Pull every line with the word "CPHA" out of the entries below.

Recorded data

'''

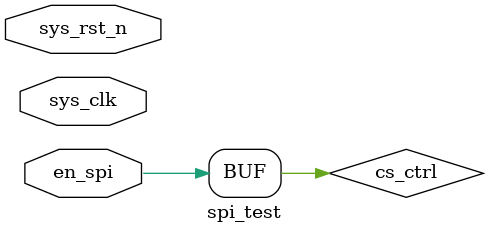
<source format=v>
module spi_test(
    input  wire                     sys_clk         ,   //? ÏµÍ³Ê±ÖÓ
    input  wire                     sys_rst_n       ,   //? ÏµÍ³¸´Î»£¬µÍÓÐÐ§

    input  wire                     en_spi    
);

//**************************************// ²ÎÊýÁÐÐ´         //**********************************//


//**************************************// ÐÅºÅÉùÃ÷         //**********************************//
wire                cs;
wire                sclk;
wire                mosi;
wire                miso;

wire                wr_ack;
wire                re_ack;

wire    [7 : 0]     master_rx;
wire    [7 : 0]     slave_rx;

wire                cs_ctrl;
assign              cs_ctrl = en_spi;

//**************************************// Ö÷³ÌÐò¶Î         //**********************************//



//**************************************// ×ÓÄ£¿éµ÷ÓÃ       //**********************************//
spi_master#(
	.CPOL           (1'b1)					    ,			// Ê±ÖÓ¼«ÐÔ¿ØÖÆ
	.CPHA           (1'b1)									// Ê±ÖÓÏàÎ»¿ØÖÆ
)
ins_spi_master
(	
	.sys_clk		(sys_clk)                   ,     	    // Ê±ÖÓÐÅºÅ
	.sys_rst_n		(sys_rst_n)                 ,   		// ¸´Î»ÐÅºÅ

	.cs				(cs)                        ,           // Æ¬Ñ¡ÐÅºÅ
	.sclk			(sclk)                      ,        	// Ê±ÖÓÐÅºÅÊä³ö
	.mosi			(mosi)                      ,        	// Ö÷Éè±¸Êä³ö´ÓÉè±¸ÊäÈëÊý¾ÝÏß
	.miso			(miso)                      ,        	// Ö÷Éè±¸ÊäÈë´ÓÉè±¸Êä³öÊý¾ÝÏß

	.cs_ctrl		(cs_ctrl)                   ,     	    // Æ¬Ñ¡¿ØÖÆÐÅºÅ cs = cs_ctrl
	.clk_div_val	(50 - 1)                    ,           // Ê±ÖÓ·ÖÆµÖµ 1M

	.wr_req			(en_spi)                    ,      	    // Ð´ÇëÇóÐÅºÅ
	.wr_ack			(wr_ack)                    ,      	    // Ð´Ó¦´ðÐÅºÅ

	.data_tx		(master_rx + 8'b1)          ,           // ÊäÈëÊý¾Ý
	.data_rx 		(master_rx)                             // Êä³öÊý¾Ý
);

spi_slave#(
	.CPOL           (1'b1)					    ,			// Ê±ÖÓ¼«ÐÔ¿ØÖÆ
	.CPHA           (1'b1)								    // Ê±ÖÓÏàÎ»¿ØÖÆ
)
ins_spi_slave
(	
	.sys_clk		(sys_clk)                   ,     	    // Ê±ÖÓÐÅºÅ
	.sys_rst_n		(sys_rst_n)                 ,   	    // ¸´Î»ÐÅºÅ
                           
	.cs				(cs)                        ,           // Æ¬Ñ¡ÐÅºÅ
	.sclk			(sclk)                      ,           // Ê±ÖÓÐÅºÅÊä³ö
	.mosi			(mosi)                      ,           // Ö÷Éè±¸Êä³ö´ÓÉè±¸ÊäÈëÊý¾ÝÏß
	.miso			(miso)                      ,           // Ö÷Éè±¸ÊäÈë´ÓÉè±¸Êä³öÊý¾ÝÏß
                            
	.re_ack			(re_ack)                    ,      	    // ¶ÁÓ¦´ðÐÅºÅ
                             
	.data_tx		(slave_rx + 8'd2)           ,           // ÊäÈëÊý¾Ý
	.data_rx 		(slave_rx)                              // Êä³öÊý¾Ý
);  
//**************************************// Ä£¿é½áÊø         //**********************************//
endmodule

</source>
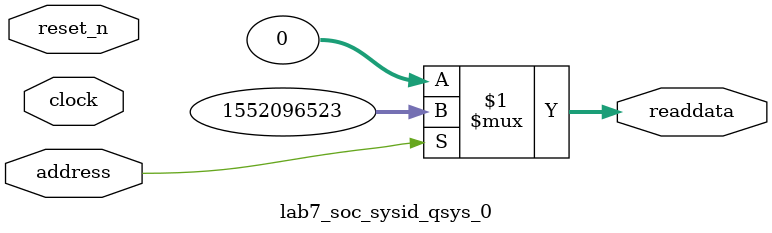
<source format=v>



// synthesis translate_off
`timescale 1ns / 1ps
// synthesis translate_on

// turn off superfluous verilog processor warnings 
// altera message_level Level1 
// altera message_off 10034 10035 10036 10037 10230 10240 10030 

module lab7_soc_sysid_qsys_0 (
               // inputs:
                address,
                clock,
                reset_n,

               // outputs:
                readdata
             )
;

  output  [ 31: 0] readdata;
  input            address;
  input            clock;
  input            reset_n;

  wire    [ 31: 0] readdata;
  //control_slave, which is an e_avalon_slave
  assign readdata = address ? 1552096523 : 0;

endmodule



</source>
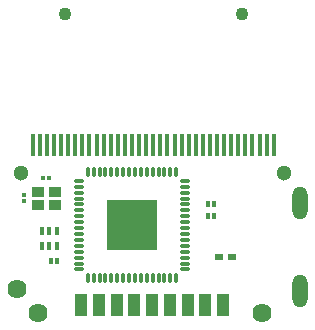
<source format=gts>
G04 #@! TF.FileFunction,Soldermask,Top*
%FSLAX46Y46*%
G04 Gerber Fmt 4.6, Leading zero omitted, Abs format (unit mm)*
G04 Created by KiCad (PCBNEW 4.0.5+dfsg1-4) date Mon Jul 30 14:02:08 2018*
%MOMM*%
%LPD*%
G01*
G04 APERTURE LIST*
%ADD10C,0.100000*%
%ADD11R,0.410000X1.850000*%
%ADD12R,0.400000X0.800000*%
%ADD13R,0.450000X0.400000*%
%ADD14R,0.400000X0.450000*%
%ADD15R,0.380000X0.530000*%
%ADD16R,1.050000X0.950000*%
%ADD17R,0.700000X0.600000*%
%ADD18R,1.085000X1.850000*%
%ADD19O,0.900000X0.350000*%
%ADD20O,0.350000X0.900000*%
%ADD21R,4.350000X4.350000*%
%ADD22O,1.300000X2.800000*%
%ADD23C,1.100000*%
%ADD24C,1.300000*%
%ADD25C,1.624000*%
G04 APERTURE END LIST*
D10*
D11*
X99200000Y-70200000D03*
X99800000Y-70200000D03*
X100400000Y-70200000D03*
X101000000Y-70200000D03*
X101600000Y-70200000D03*
X102200000Y-70200000D03*
X102800000Y-70200000D03*
X103400000Y-70200000D03*
X104000000Y-70200000D03*
X104600000Y-70200000D03*
X105200000Y-70200000D03*
X105800000Y-70200000D03*
X106400000Y-70200000D03*
X107000000Y-70200000D03*
X107600000Y-70200000D03*
X108200000Y-70200000D03*
X108800000Y-70200000D03*
X109400000Y-70200000D03*
X110000000Y-70200000D03*
X110600000Y-70200000D03*
X111200000Y-70200000D03*
X111800000Y-70200000D03*
X112400000Y-70200000D03*
X113000000Y-70200000D03*
X113600000Y-70200000D03*
X114200000Y-70200000D03*
X114800000Y-70200000D03*
X115400000Y-70200000D03*
X116000000Y-70200000D03*
X116600000Y-70200000D03*
X117200000Y-70200000D03*
X117800000Y-70200000D03*
X118400000Y-70200000D03*
X119000000Y-70200000D03*
X119600000Y-70200000D03*
D12*
X99973200Y-78780000D03*
X100613200Y-78780000D03*
X101253200Y-78780000D03*
X101253200Y-77530000D03*
X100613200Y-77530000D03*
X99973200Y-77530000D03*
D13*
X98479600Y-74996000D03*
X98479600Y-74436000D03*
D14*
X100613200Y-73039600D03*
X100053200Y-73039600D03*
D15*
X101273600Y-80050000D03*
X100753600Y-80050000D03*
X113993000Y-76240000D03*
X114513000Y-76240000D03*
X113993000Y-75224000D03*
X114513000Y-75224000D03*
D16*
X101070400Y-74157200D03*
X99620400Y-74157200D03*
X99620400Y-75307200D03*
X101070400Y-75307200D03*
D17*
X114973000Y-79669000D03*
X116073000Y-79669000D03*
D18*
X103300000Y-83800000D03*
X104800000Y-83800000D03*
X106300000Y-83800000D03*
X107800000Y-83800000D03*
X109300000Y-83800000D03*
X110800000Y-83800000D03*
X112300000Y-83800000D03*
X113800000Y-83800000D03*
X115300000Y-83800000D03*
D19*
X112075000Y-80750000D03*
X112075000Y-80250000D03*
X112075000Y-79750000D03*
X112075000Y-79250000D03*
X112075000Y-78750000D03*
X112075000Y-78250000D03*
X112075000Y-77750000D03*
X112075000Y-77250000D03*
X112075000Y-76750000D03*
X112075000Y-76250000D03*
X112075000Y-75750000D03*
X112075000Y-75250000D03*
X112075000Y-74750000D03*
X112075000Y-74250000D03*
X112075000Y-73750000D03*
X112075000Y-73250000D03*
D20*
X111350000Y-72525000D03*
X110850000Y-72525000D03*
X110350000Y-72525000D03*
X109850000Y-72525000D03*
X109350000Y-72525000D03*
X108850000Y-72525000D03*
X108350000Y-72525000D03*
X107850000Y-72525000D03*
X107350000Y-72525000D03*
X106850000Y-72525000D03*
X106350000Y-72525000D03*
X105850000Y-72525000D03*
X105350000Y-72525000D03*
X104850000Y-72525000D03*
X104350000Y-72525000D03*
X103850000Y-72525000D03*
D19*
X103125000Y-73250000D03*
X103125000Y-73750000D03*
X103125000Y-74250000D03*
X103125000Y-74750000D03*
X103125000Y-75250000D03*
X103125000Y-75750000D03*
X103125000Y-76250000D03*
X103125000Y-76750000D03*
X103125000Y-77250000D03*
X103125000Y-77750000D03*
X103125000Y-78250000D03*
X103125000Y-78750000D03*
X103125000Y-79250000D03*
X103125000Y-79750000D03*
X103125000Y-80250000D03*
X103125000Y-80750000D03*
D20*
X103850000Y-81475000D03*
X104350000Y-81475000D03*
X104850000Y-81475000D03*
X105350000Y-81475000D03*
X105850000Y-81475000D03*
X106350000Y-81475000D03*
X106850000Y-81475000D03*
X107350000Y-81475000D03*
X107850000Y-81475000D03*
X108350000Y-81475000D03*
X108850000Y-81475000D03*
X109350000Y-81475000D03*
X109850000Y-81475000D03*
X110350000Y-81475000D03*
X110850000Y-81475000D03*
X111350000Y-81475000D03*
D21*
X107600000Y-77000000D03*
D22*
X121800000Y-82600000D03*
X121800000Y-75100000D03*
D23*
X116900000Y-59100000D03*
D24*
X120500000Y-72600000D03*
X98200000Y-72600000D03*
D23*
X101900000Y-59100000D03*
D25*
X99600000Y-84400000D03*
X97870000Y-82400000D03*
X118600000Y-84400000D03*
M02*

</source>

'''

▶ **Response**:
	.CPHA           (1'b1)									// Ê±ÖÓÏàÎ»¿ØÖÆ
	.CPHA           (1'b1)								    // Ê±ÖÓÏàÎ»¿ØÖÆ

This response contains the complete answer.